(Text extractions by page)
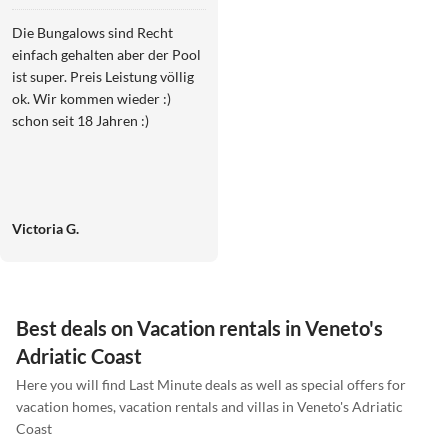
Die Bungalows sind Recht
einfach gehalten aber der Pool
ist super. Preis Leistung völlig
ok. Wir kommen wieder :)
schon seit 18 Jahren :)
Victoria G.
Best deals on Vacation rentals in Veneto's
Adriatic Coast
Here you will find Last Minute deals as well as special offers for
vacation homes, vacation rentals and villas in Veneto's Adriatic
Coast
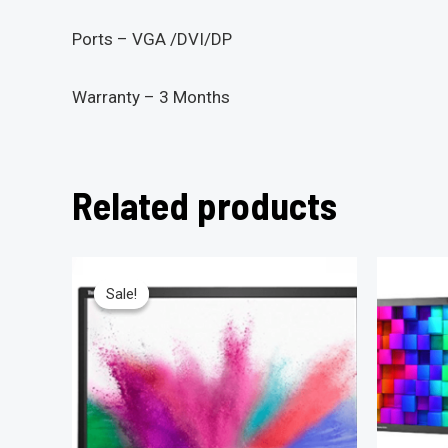
Ports – VGA /DVI/DP
Warranty – 3 Months
Related products
Sale!
Sale!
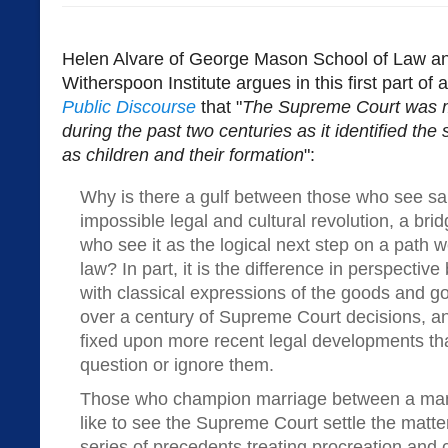
Helen Alvare of George Mason School of Law and
Witherspoon Institute argues in this first part of 
Public Discourse
that "
The Supreme Court was mo
during the past two centuries as it identified the 
as children and their formation
":
Why is there a gulf between those who see s
impossible legal and cultural revolution, a brid
who see it as the logical next step on a path w
law? In part, it is the difference in perspectiv
with classical expressions of the goods and go
over a century of Supreme Court decisions, an
fixed upon more recent legal developments tha
question or ignore them.
Those who champion marriage between a ma
like to see the Supreme Court settle the matte
series of precedents treating procreation and 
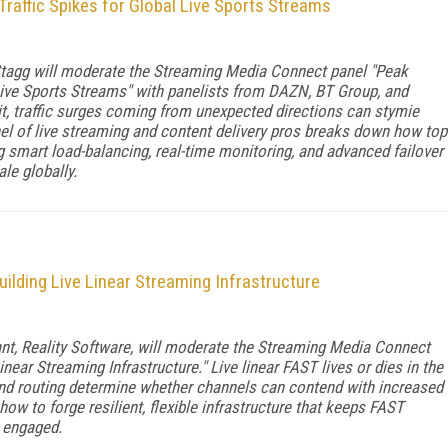
raffic Spikes for Global Live Sports Streams
tagg will moderate the Streaming Media Connect panel "Peak
Live Sports Streams" with panelists from DAZN, BT Group, and
t, traffic surges coming from unexpected directions can stymie
l of live streaming and content delivery pros breaks down how top
mart load-balancing, real-time monitoring, and advanced failover
le globally.
uilding Live Linear Streaming Infrastructure
ant, Reality Software, will moderate the Streaming Media Connect
near Streaming Infrastructure." Live linear FAST lives or dies in the
and routing determine whether channels can contend with increased
how to forge resilient, flexible infrastructure that keeps FAST
 engaged.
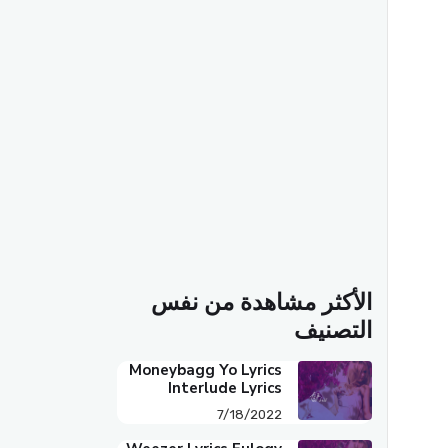
الأكثر مشاهدة من نفس
التصنيف
Moneybagg Yo Lyrics
Interlude Lyrics
7/18/2022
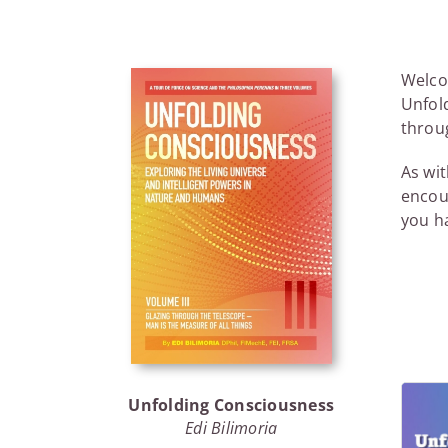
Welcom
Unfold
throug
As wit
encou
you ha
Unfolding Consciousness
Edi Bilimoria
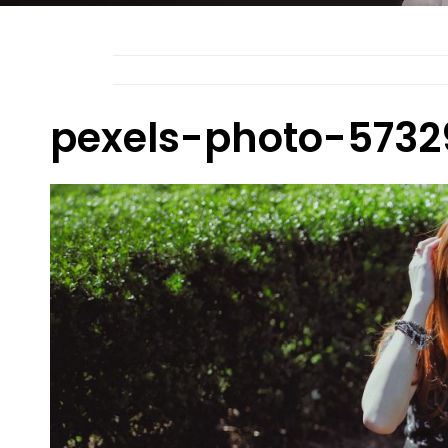
pexels-photo-5732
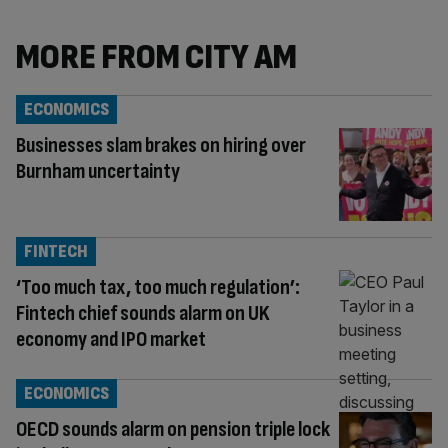
MORE FROM CITY AM
ECONOMICS
Businesses slam brakes on hiring over
Burnham uncertainty
FINTECH
‘Too much tax, too much regulation’:
Fintech chief sounds alarm on UK
economy and IPO market
ECONOMICS
OECD sounds alarm on pension triple lock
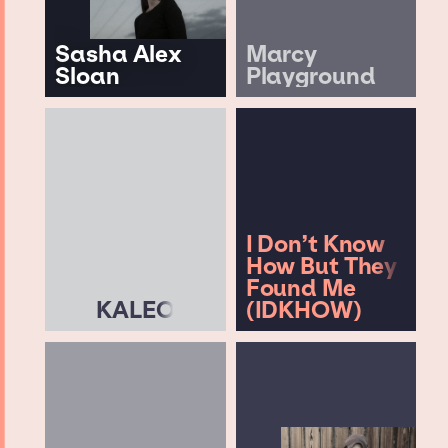
Sasha Alex
Marcy
Sloan
Playground
I Don’t Know
How But They
Found Me
KALEO
(IDKHOW)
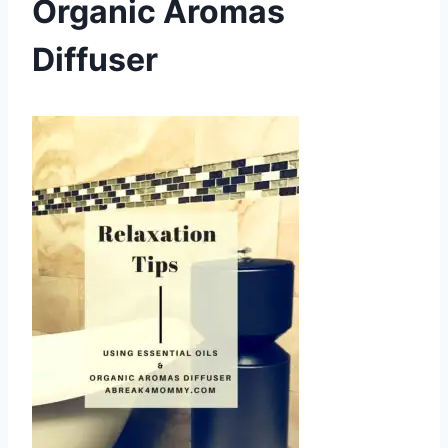
Organic Aromas
Diffuser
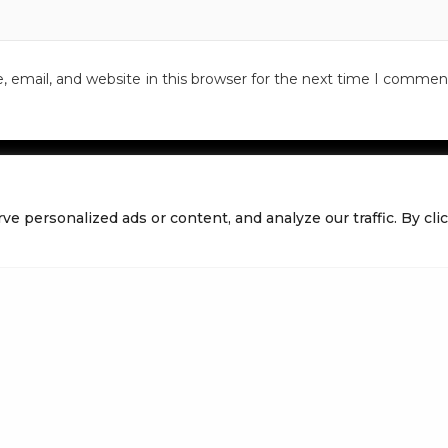
email, and website in this browser for the next time I commen
personalized ads or content, and analyze our traffic. By click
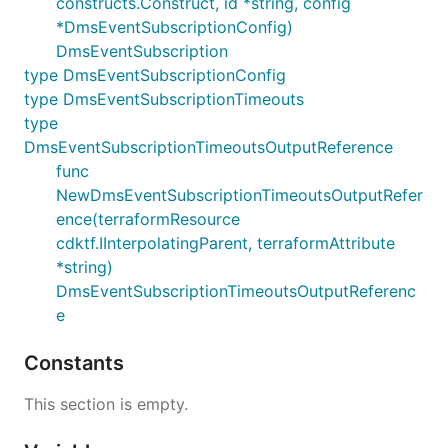
constructs.Construct, id *string, config
*DmsEventSubscriptionConfig)
DmsEventSubscription
type DmsEventSubscriptionConfig
type DmsEventSubscriptionTimeouts
type
DmsEventSubscriptionTimeoutsOutputReference
func
NewDmsEventSubscriptionTimeoutsOutputRefer
ence(terraformResource
cdktf.IInterpolatingParent, terraformAttribute
*string)
DmsEventSubscriptionTimeoutsOutputReferenc
e
Constants
This section is empty.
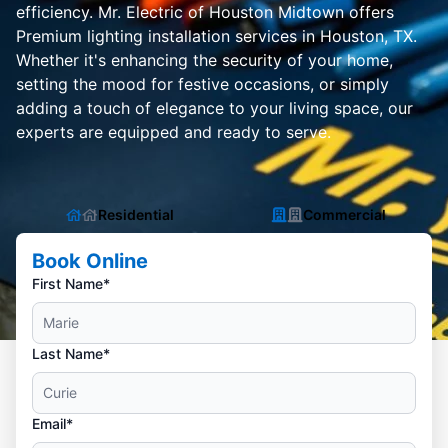
efficiency. Mr. Electric of Houston Midtown offers
Premium lighting installation services in Houston, TX.
Whether it's enhancing the security of your home,
setting the mood for festive occasions, or simply
adding a touch of elegance to your living space, our
experts are equipped and ready to serve.
Residential
Commercial
Book Online
First Name*
Last Name*
Email*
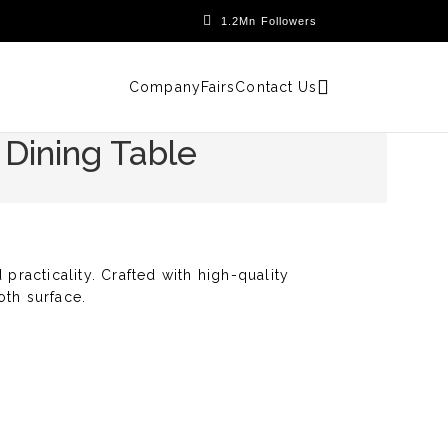
Company
Fairs
Contact Us
 Dining Table
practicality. Crafted with high-quality
oth surface.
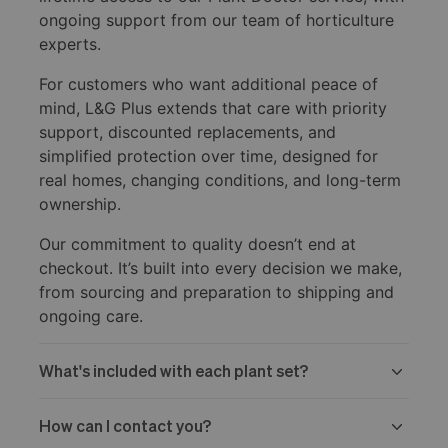
ongoing support from our team of horticulture
experts.
For customers who want additional peace of
mind, L&G Plus extends that care with priority
support, discounted replacements, and
simplified protection over time, designed for
real homes, changing conditions, and long-term
ownership.
Our commitment to quality doesn’t end at
checkout. It’s built into every decision we make,
from sourcing and preparation to shipping and
ongoing care.
What's included with each plant set?
How can I contact you?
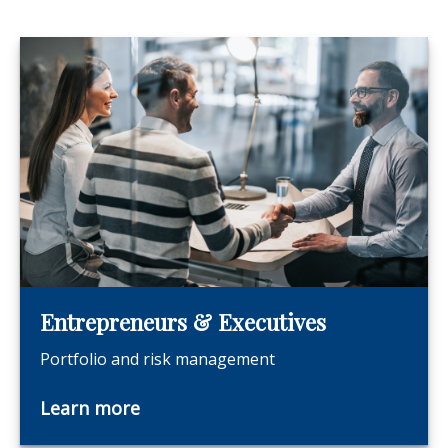
Entrepreneurs & Executives
Portfolio and risk management
Learn more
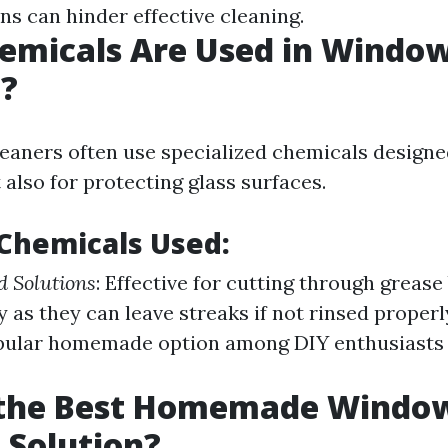
ns can hinder effective cleaning.
emicals Are Used in Windo
g?
leaners often use specialized chemicals designed
 also for protecting glass surfaces.
hemicals Used:
 Solutions
: Effective for cutting through grease
 as they can leave streaks if not rinsed properl
opular homemade option among DIY enthusiasts 
 the Best Homemade Windo
 Solution?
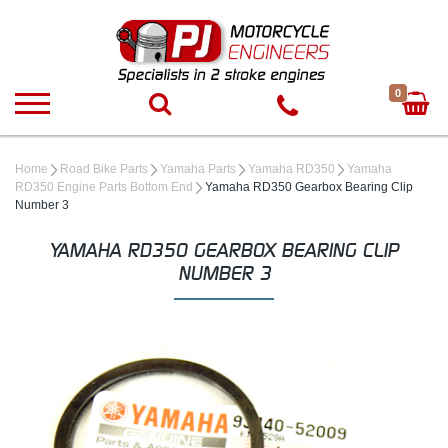
0
Home
Road Bike Parts
Yamaha Parts
Yamaha RD350
Yamaha
RD350 Engine Parts Bottom End
Yamaha RD350 Gearbox Bearing Clip
Number 3
YAMAHA RD350 GEARBOX BEARING CLIP
NUMBER 3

### What you have to do:
Reproduce the lines of the listing starting at the line that contains "efficiency. Mr. Electric" and ending after the line that contains "oth surface.", keeping both of those lines. Omit the picture markers from your answer.

### Solution to this task:
efficiency. Mr. Electric of Houston Midtown offers
Premium lighting installation services in Houston, TX.
Whether it's enhancing the security of your home,
setting the mood for festive occasions, or simply
adding a touch of elegance to your living space, our
experts are equipped and ready to serve.
Residential
Commercial
Book Online
First Name*
Last Name*
Email*
Company
Fairs
Contact Us
 Dining Table
practicality. Crafted with high-quality
oth surface.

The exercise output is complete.